# i need a recipe for MP beer soap with flat beer! help!



## huffychick

I am aware that beer soap is typically made CP. however, I know there HAS to be a quicker way.  I am seeking a recipe that will have beer soap ready to use within a week.  I will be using hemp oil MP base.  I am simply looking to make a beer soap with will have the benefits of beer for your skin, not necessarily the smell or color. If anyone has tried it and have been successful, please help me out! Thanks!!


----------



## Bann51

Check out this old post: http://straightrazorplace.com/soaps-creams/63271-beer-soap.html
Then look at http://www.thebeersoapcompany.com
You might get some ideas from these two sites that can help you. Since the top one is a forum that has a beer thread you might be able to get some help from them as well.  
"Happy ale to you until we meet again"  I just couldn't help that.


----------



## Crombie

Beer does not work in MP soap.  The quantity you would be able to add to the base without compromising it would be so little that you would not even know the beer is in it.  You can use beer to make a rebatch soap - and there are places online that you can purchase rebatch soap (CP or HP).


----------



## Honey B

I NEED TO KNOW A RECIPE FOR BEER IN:arrow: HP SOAP MAKING, PLEASE???:!:


----------



## Stakie

Maybe this will help for M&P?

◆ DATA SEGMENT

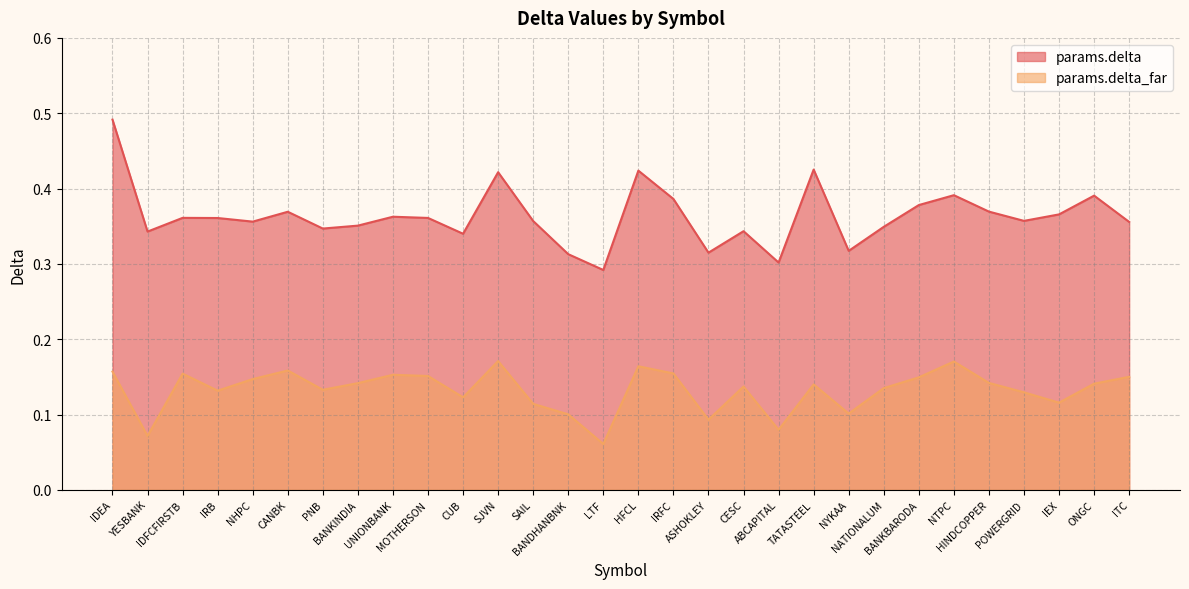

Is it true that params.delta equals 0.3 at BANDHANBNK?

True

◆ ACTIVITY LIST
A – In the beer soap thread, what kind of soap base does huffychick plan to use?
B – Say whether each statement agrees with the beer soap thread, answering yes or no and quoting the words that decide it: (i) huffychick wants the soap to be ready to use within a week; (ii) Crombie says beer works well in MP soap; (iii) huffychick wants the soap to have the smell of beer.
C – Pick up the beer soap thread after its last line and write what comes next.
The data is separate material with no link to the beer soap thread.

◆ TASK-BY-TASK RESULTS
A – A hemp oil MP base.

B –
(i) Yes: "I am seeking a recipe that will have beer soap ready to use within a week."
(ii) No: "Beer does not work in MP soap."
(iii) No: "not necessarily the smell or color"

C –
http://www.aussiesoapsupplies.com.a...t-pour-soap-recipes/honey-ale-beer-soaps.html


----------



## huffychick

my next option is hot process because it is supposed to be quicker than cold process.  i've been reading books about it, but it seems quite confusing.  i need to know all the ingredients i need to order very soon because i have only used MP bases...i think i will TRY a small batch of MP with beer, but i'm not expecting a great result.  I'll post it later.  i guess i will have to go to the hot process forum for additional help. thanks for the advice everyone!  wish i could still do it with melt and pour but thats okay!!


----------



## judymoody

Honey B said:


> I NEED TO KNOW A RECIPE FOR BEER IN:arrow: HP SOAP MAKING, PLEASE???:!:



Any CP recipe can be adapted for hot process.  Substitute beer for part of your water and you're good to go.


----------



## lsg

Here is a tutorial on how to make cp beer soap, just bring the soap to trace in the crockpot and cook until gelled.

[ame]http://www.youtube.com/watch?v=mfbmeZuWwuY[/ame]


----------



## Crombie

*Beer Soap*

You might want to go to the HP or CP board for more information.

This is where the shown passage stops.